As the Web swells with more and more data, the predominant way of sifting through all of that data—keyword search—will one day break down in its ability to deliver the exact information we want at our fingertips. In fact, some argue that keyword search is already delivering diminishing returns—as the slide above by Nova Spivack implies. Spivack is the CEO and founder of semantic Web startup Radar Networks and is pushing his view that semantic search will help solve these problems. But anyone frustrated by the sense that it takes longer to find something on Google today than it did even a year ago knows there is some truth to his argument.
“Keyword search is okay,” he says, “but if the information explosion continues we need something better.” Today, there are about 1.3 billion people on the Web, and more than 100 million active Websites. As more people pile on, the amount of information on the Web keeps growing exponentially to accommodate all those seekers, and they themselves feel compelled to put their own personal and social information onto the Web as well.
At a certain point, with billions and billions of Web pages to sift through, keyword search just won’t cut it anymore. It’s a needle-in-the-haystack problem, with the haystacks just getting bigger and bigger every second.
Keyword search engines return haystacks, but what we really are looking for are the needles . The problem with keyword search such as Google’s approach is that only highly cited pages make it into the top results. You get a huge pile of results, but the page you want—the “needle” you are looking for—may not be highly cited by other pages and so it does not appear on the first page. This is because keyword search engines don’t understand your question, they just find pages that match the words in your question.
So how do we get beyond keyword search and Google’s PageRank? There are many approaches being tried: social search, tagging, guided search, natural-language search, statistical methods, open search, semantic search, and (way out there) artificial intelligence. They all have their problems.
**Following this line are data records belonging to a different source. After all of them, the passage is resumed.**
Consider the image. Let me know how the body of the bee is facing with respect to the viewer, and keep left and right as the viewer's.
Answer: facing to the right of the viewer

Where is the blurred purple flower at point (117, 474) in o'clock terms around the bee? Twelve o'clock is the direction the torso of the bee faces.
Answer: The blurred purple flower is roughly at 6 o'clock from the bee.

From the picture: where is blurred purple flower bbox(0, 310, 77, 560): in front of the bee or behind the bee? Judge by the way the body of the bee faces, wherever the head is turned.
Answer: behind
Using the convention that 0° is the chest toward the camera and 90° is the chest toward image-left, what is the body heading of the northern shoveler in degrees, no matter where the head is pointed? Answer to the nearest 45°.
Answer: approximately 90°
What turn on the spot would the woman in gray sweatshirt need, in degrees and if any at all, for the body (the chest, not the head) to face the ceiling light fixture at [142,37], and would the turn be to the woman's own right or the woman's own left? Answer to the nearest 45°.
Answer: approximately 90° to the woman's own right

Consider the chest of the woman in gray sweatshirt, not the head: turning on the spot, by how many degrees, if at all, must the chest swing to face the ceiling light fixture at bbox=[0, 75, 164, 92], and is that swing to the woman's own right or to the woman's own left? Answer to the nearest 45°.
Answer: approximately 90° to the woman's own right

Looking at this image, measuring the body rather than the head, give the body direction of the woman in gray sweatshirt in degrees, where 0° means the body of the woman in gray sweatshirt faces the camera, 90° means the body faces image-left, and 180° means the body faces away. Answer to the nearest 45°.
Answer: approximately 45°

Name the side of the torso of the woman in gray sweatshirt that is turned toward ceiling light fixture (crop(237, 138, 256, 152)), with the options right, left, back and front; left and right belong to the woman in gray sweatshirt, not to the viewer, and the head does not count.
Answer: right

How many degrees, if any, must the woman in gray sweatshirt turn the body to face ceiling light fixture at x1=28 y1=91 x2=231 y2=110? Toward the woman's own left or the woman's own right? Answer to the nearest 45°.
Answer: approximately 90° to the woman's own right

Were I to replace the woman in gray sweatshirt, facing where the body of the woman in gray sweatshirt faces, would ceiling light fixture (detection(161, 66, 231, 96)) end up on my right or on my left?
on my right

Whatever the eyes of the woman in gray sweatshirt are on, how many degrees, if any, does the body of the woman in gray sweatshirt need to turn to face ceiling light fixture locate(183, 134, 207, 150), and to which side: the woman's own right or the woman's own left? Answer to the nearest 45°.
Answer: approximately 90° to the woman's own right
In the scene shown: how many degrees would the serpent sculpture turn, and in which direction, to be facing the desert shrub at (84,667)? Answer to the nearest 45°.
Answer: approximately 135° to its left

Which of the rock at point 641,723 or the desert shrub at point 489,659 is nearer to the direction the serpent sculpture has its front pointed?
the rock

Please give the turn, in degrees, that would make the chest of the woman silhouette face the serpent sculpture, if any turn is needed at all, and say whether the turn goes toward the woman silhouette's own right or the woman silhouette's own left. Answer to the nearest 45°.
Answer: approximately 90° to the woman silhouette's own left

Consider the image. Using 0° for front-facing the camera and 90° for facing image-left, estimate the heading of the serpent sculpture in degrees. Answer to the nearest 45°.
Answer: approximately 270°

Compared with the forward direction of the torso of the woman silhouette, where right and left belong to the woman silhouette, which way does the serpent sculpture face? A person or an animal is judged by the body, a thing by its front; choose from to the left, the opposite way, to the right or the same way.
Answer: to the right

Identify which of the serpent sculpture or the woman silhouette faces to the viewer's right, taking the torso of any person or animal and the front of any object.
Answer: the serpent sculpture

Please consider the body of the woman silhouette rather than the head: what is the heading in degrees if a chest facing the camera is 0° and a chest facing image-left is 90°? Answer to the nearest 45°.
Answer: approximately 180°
Tags are too messy and inconsistent. Natural-language requires too much computing power, is difficult to scale, and doesn’t deal with structured data well. Semantic search is perhaps the most promising, but it essentially requires every single Webpage to be re-written.
Spivack covered these issues during a presentation earlier this month at the Next Web conference in Amsterdam. It was one of the clearest explanations of the semantic Web I’ve heard so far (I’ve embedded his full slide show below). The semantic Web is nothing more than a set of standards that, if broadly adopted, would help computers extract meaning from the flood of data on the Web. But instead of a brute software approach, it puts intelligence into the data. “All you need to use that data is carried by the data itself,” says Spivack. Dumb software, smart data. That is an approach that scales no matter how many billions of Web pages are created.
The point, says Spivack, is:
To do for data what the Web did for documents.
You are turning the Web into a database, and your data becomes a part of it. Your data becomes part of the worldwide database. The semantic Web will let you move from data record to data record, just like you go from Web page to Web page.
There are many obstacles to the adoption of the semantic Web, but its goals are something worth striving for. What is certain is that search needs to evolve, and Google and Yahoo and Microsoft with it. Of course, they can adopt whichever approach or combination proves most effective.
The question is: Will they, or are they too wedded to keyword search to move beyond it?